= Tod Davies =

American screenwriter

Tod Davies (born 1955) is an American writer, publisher and producer.

==Biography==
Davies was born and grew up in San Francisco, where she attended Convent of the Sacred Heart High School (California). She graduated from the University of California.

Davies's screenplay credits include Three Businessmen, in which she also appears briefly as an actress; and as a co-writer for the screenplay of the adaptation of Hunter S. Thompson's novel Fear and Loathing in Las Vegas. Although Davies's husband Alex Cox did not direct the project, the Writers Guild of America twice determined that their script be credited.

She is the producer of Three Businessmen and Revengers Tragedy, the founder of Toxteth TV, an educational/media studio for young people, based in Liverpool, and the editor/publisher of the online magazine, Exterminating Angel Press. In 2005, she was Artist in Residence at St John's College, Oxford, and is a member of the Senior Common Room there. In 2009, Exterminating Angel Press became an independent press and published three books including The Supergirls by Mike Madrid, and Jam Today, a cooking memoir & the first book by Davies.

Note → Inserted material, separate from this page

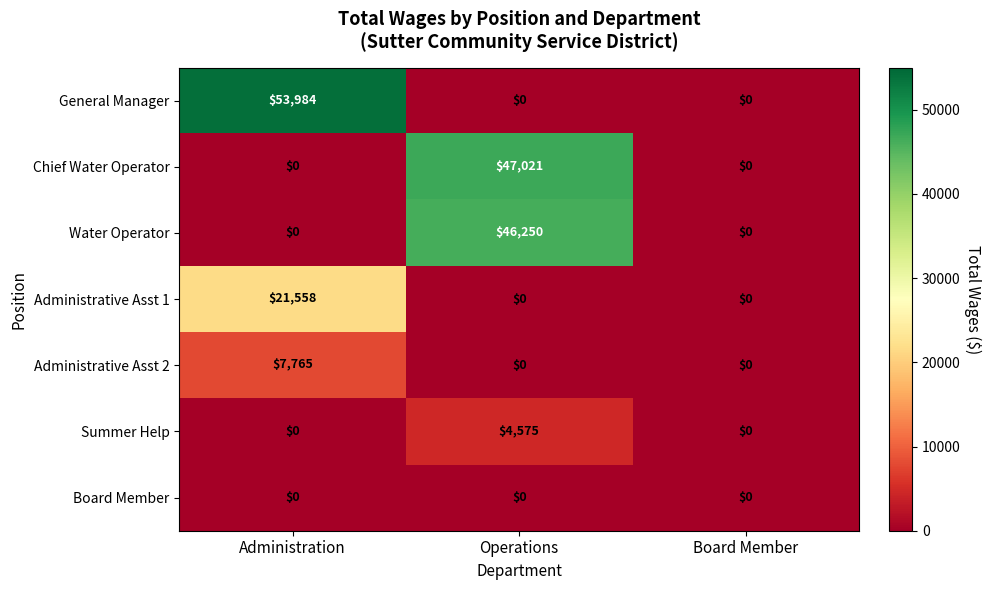

Rank the series by their maximum value, from highest to lowest.

General Manager, Chief Water Operator, Water Operator, Administrative Asst 1, Administrative Asst 2, Summer Help, Board Member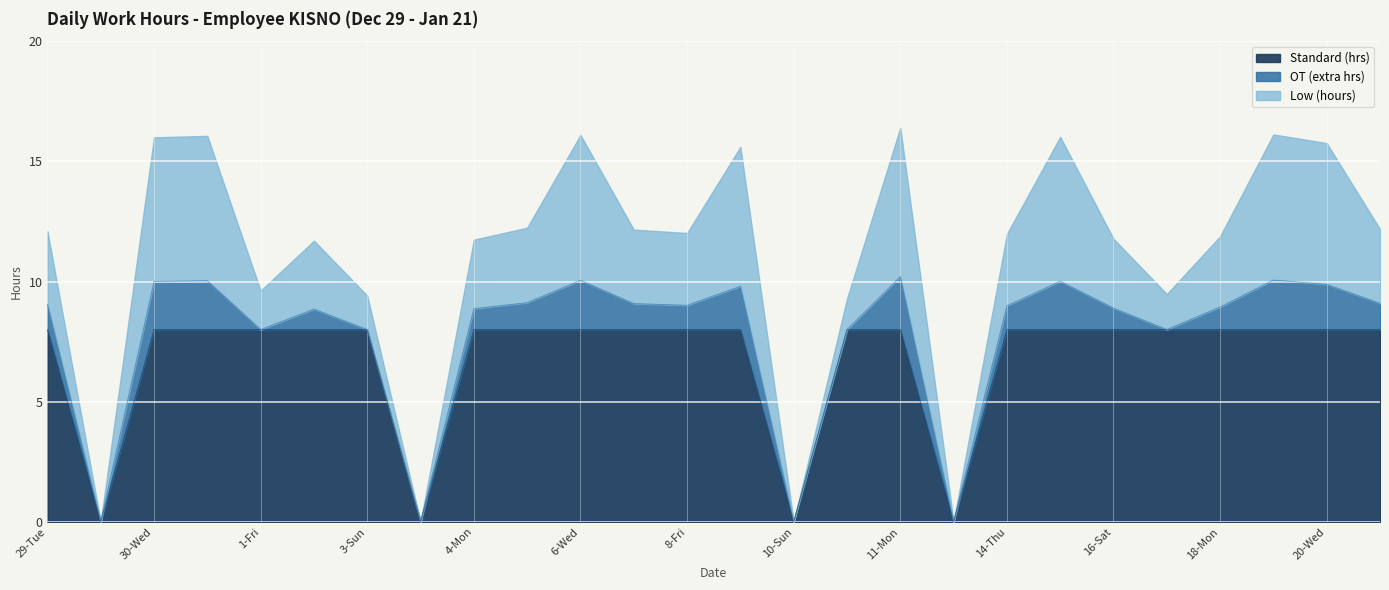

In Low (hours), how many points are lower than both neighbors (excluding endpoints)?

7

Davies published her first book of fiction, Snotty Saves the Day: The History of Arcadia in 2011. The second book of her History of Arcadia series, Lily the Silent, was released in 2012, both through Exterminating Angel Press. Publishers Weekly described Lily the Silent as an "absorbing salute to the necessity and power of storytelling".

In 2014 she published her second book on cookery, Jam Today Too: The Revolution Will Not Be Catered, with 70 recipes and personal stories.

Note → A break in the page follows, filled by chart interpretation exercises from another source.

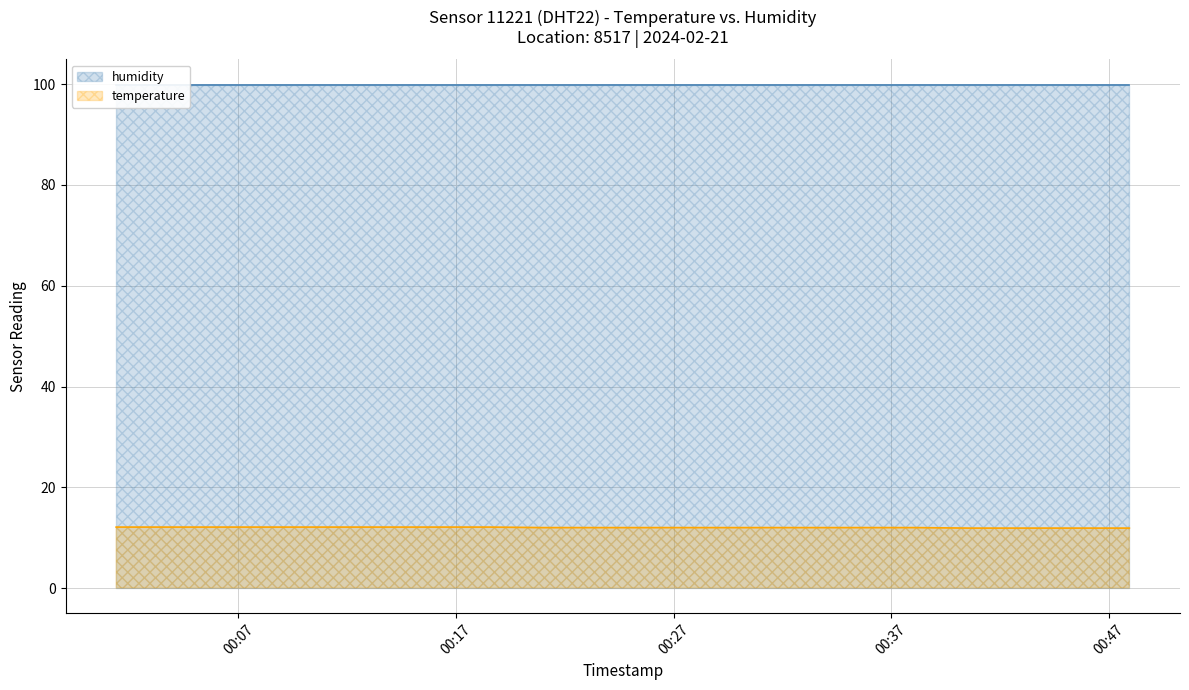

What is the ratio of the value at 2024-02-21T00:47:57 to the value at 2024-02-21T00:33:16?

1.0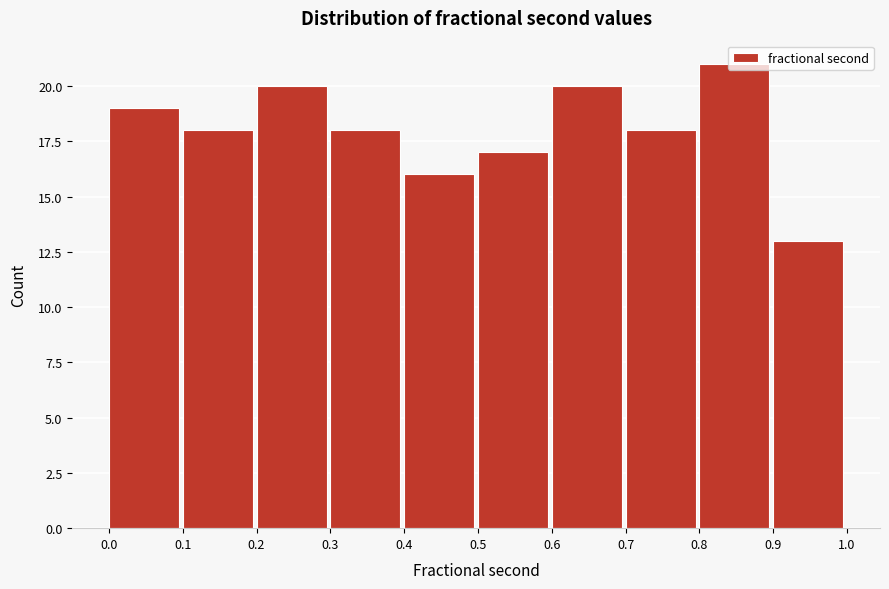

Reading left to right, transcribe this chart: for each bar, give the range it covers on the x-axis and its height. The values are not printed on the chart, so give them approximately, as read against the axis.

0.0 to 0.1: 19
0.1 to 0.2: 18
0.2 to 0.3: 20
0.3 to 0.4: 18
0.4 to 0.5: 16
0.5 to 0.6: 17
0.6 to 0.7: 20
0.7 to 0.8: 18
0.8 to 0.9: 21
0.9 to 1.0: 13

Davies is the wife of film director Alex Cox. She lives in Colestin, Oregon and Boulder, Colorado.

==Exterminating Angel Press==
Davies founded the independent book publisher, Exterminating Angel Press (EAP), which grew from an online art project started in 2005. EAP set out "to challenge the received cultural narrative". They also include stories that bring out values of partnership, nurturing and finding a consensus rather than having one dominant point of view. By the Fall of 2013 EAP had published 13 books. Davies launched an Indiegogo fundraising campaign to raise $7,500 to continue her publishing venture.

==Books by Davies==
- Jam Today: A Diary of Cooking With What You’ve Got by Tod Davies (September 2009).
- Snotty Saves the Day: The History of Arcadia by Tod Davies (April 2011).
- Lily the Silent: The History of Arcadia by Tod Davies and illustrated by Mike Madrid (October 2012).
- Jam Today Too: The Revolution Will Not Be Catered by Tod Davies (June 2014).